02 ValsavarencheValsavarenche ist das Tal des Wildbaches Savara, der dem Gletscher des Grand Etret entspringt und nach 24 km in die Dora Baltea mündet. Die Einheimischen nennen ihn ganz einfach “Doire”, Bach. Es ist eines der letzten Täler, die vom Menschen besiedelt wurden. Keine prähistorischen Funde, kein Hinweis auf römische Besatzung. Die ersten Dokumente gehen auf das Jahr 1200 n. Chr. zurück. Aber auch im Mittelalter wurde das Tal von den damaligen Verkehrs-und Handelswegen außerachtgelassen.

Ein relativer Wohlstand wurde dem Tal durch die königliche Jagd des Hauses Savoyen zuteil: Es wurden Häuser, Straßen und Wanderwege erbaut. Das erste Automobil, eine Lancia, erreichte - wenn auch etwas mühsam - im Jahr 1910 das Tal.

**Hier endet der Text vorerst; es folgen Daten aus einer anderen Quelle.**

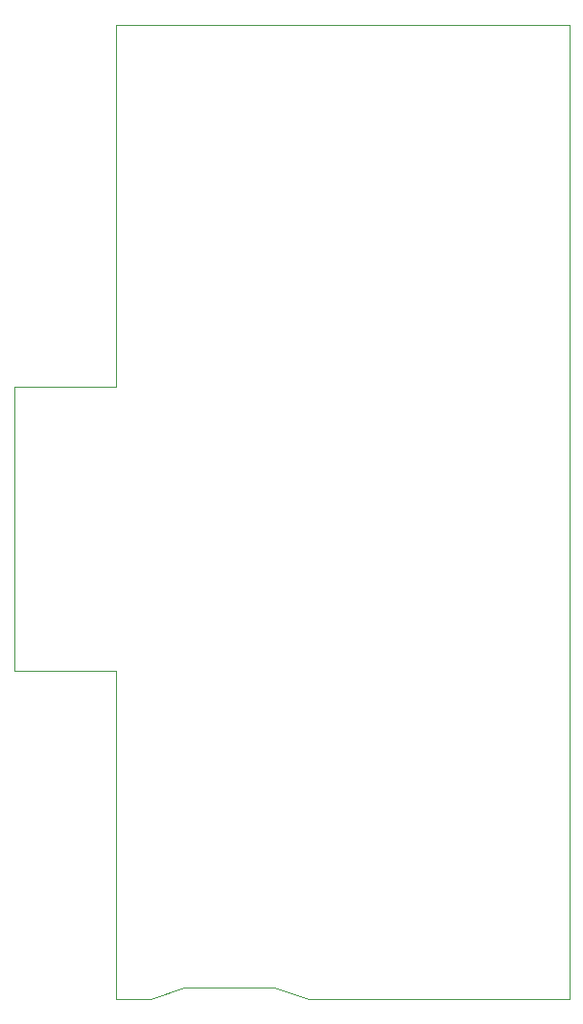
<source format=gbr>
G04 #@! TF.GenerationSoftware,KiCad,Pcbnew,5.1.5-1.fc30*
G04 #@! TF.CreationDate,2020-09-01T08:29:50+02:00*
G04 #@! TF.ProjectId,BeaconTemperature,42656163-6f6e-4546-956d-706572617475,rev?*
G04 #@! TF.SameCoordinates,Original*
G04 #@! TF.FileFunction,Profile,NP*
%FSLAX46Y46*%
G04 Gerber Fmt 4.6, Leading zero omitted, Abs format (unit mm)*
G04 Created by KiCad (PCBNEW 5.1.5-1.fc30) date 2020-09-01 08:29:50*
%MOMM*%
%LPD*%
G04 APERTURE LIST*
%ADD10C,0.050000*%
G04 APERTURE END LIST*
D10*
X125000000Y-9000000D02*
X125000000Y-15000000D01*
X165000000Y-9000000D02*
X125000000Y-9000000D01*
X165000000Y-15000000D02*
X165000000Y-9000000D01*
X125000000Y-66000000D02*
X125000000Y-95000000D01*
X124000000Y-66000000D02*
X125000000Y-66000000D01*
X116000000Y-66000000D02*
X124000000Y-66000000D01*
X116000000Y-41000000D02*
X116000000Y-66000000D01*
X125000000Y-41000000D02*
X116000000Y-41000000D01*
X125000000Y-15000000D02*
X125000000Y-41000000D01*
X128000000Y-95000000D02*
X125000000Y-95000000D01*
X131000000Y-94000000D02*
X128000000Y-95000000D01*
X139000000Y-94000000D02*
X131000000Y-94000000D01*
X142000000Y-95000000D02*
X139000000Y-94000000D01*
X165000000Y-95000000D02*
X142000000Y-95000000D01*
X165000000Y-95000000D02*
X165000000Y-15000000D01*
M02*

</source>
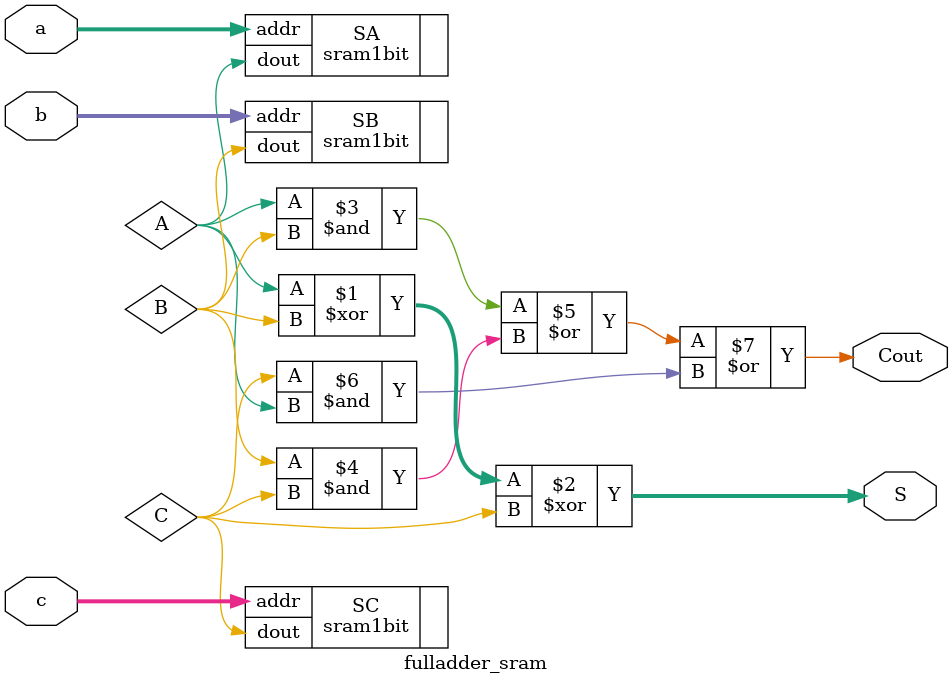
<source format=v>
`timescale 1ns / 1ps

module fulladder_sram (
    input  [1:0] a,
    input  [1:0] b,
    input  [1:0] c,
    output  [1:0] S,
    output       Cout
);

    wire A, B, C;

    sram1bit SA (.addr(a), .dout(A));
    sram1bit SB (.addr(b), .dout(B));
    sram1bit SC (.addr(c), .dout(C));

    assign S    = A ^ B ^ C;
    assign Cout = (A & B) | (B & C) | (C & A);

endmodule

</source>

Es ist das “Es-war-einmal-Tal”, dort, wo die Traditionen andauern und das Unechte Mühe hat, Wurzeln zu fassen: Hier lebt man noch in Einklang mit der Natur. Das Tal hält unter den Tälern des Aostatals den mittleren Höhenrekord: 2494 Meter. Im oberen Bereich genießt man ein beeindruckendes Schauspiel, das seinen Höhepunkt auf dem Gipfel des Gran Paradiso findet, dem einzigen Viertausender, der vollständig auf italienischem Gebiet liegt. Zwischen den Wiesen und den Gletschermulden des Gran Paradiso sind auf einer Gesamtoberfläche von 30 km2 sechzehn Seen zu finden.

Die vierzehn Gletscher des Gran Paradiso erstrecken sich über eine Oberfläche von 12 km2 und sinken bis auf durchschnittlich 2800 m ab. Zusammen mit dem Felsgelände macht dies 73% des ganzen Territoriums aus.